SGO’s debt and cash flow levels indicate room for improvement. Its cash flow coverage of less than a quarter of debt means that operating efficiency could be an issue. However, the company exhibits an ability to meet its near-term obligations, which isn’t a big surprise for a large-cap. I admit this is a fairly basic analysis for SGO’s financial health. Other important fundamentals need to be considered alongside. I recommend you continue to research Compagnie de Saint-Gobain to get a more holistic view of the stock by looking at:
- Future Outlook: What are well-informed industry analysts predicting for SGO’s future growth? Take a look at our free research report of analyst consensus for SGO’s outlook.
- Valuation: What is SGO worth today? Is the stock undervalued, even when its growth outlook is factored into its intrinsic value? The intrinsic value infographic in our free research report helps visualize whether SGO is currently mispriced by the market.

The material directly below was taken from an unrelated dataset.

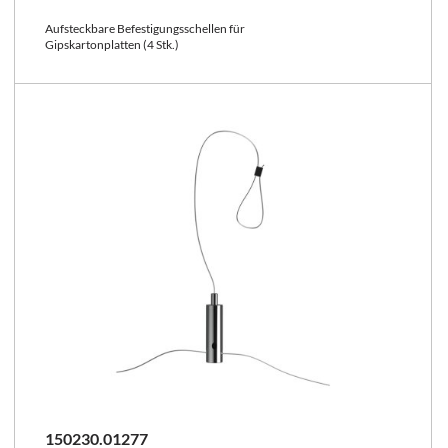
Aufsteckbare Befestigungsschellen für
Gipskartonplatten (4 Stk.)
150230.01277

- Other High-Performing Stocks: Are there other stocks that provide better prospects with proven track records? Explore our free list of these great stocks here.
To help readers see past the short term volatility of the financial market, we aim to bring you a long-term focused research analysis purely driven by fundamental data. Note that our analysis does not factor in the latest price-sensitive company announcements.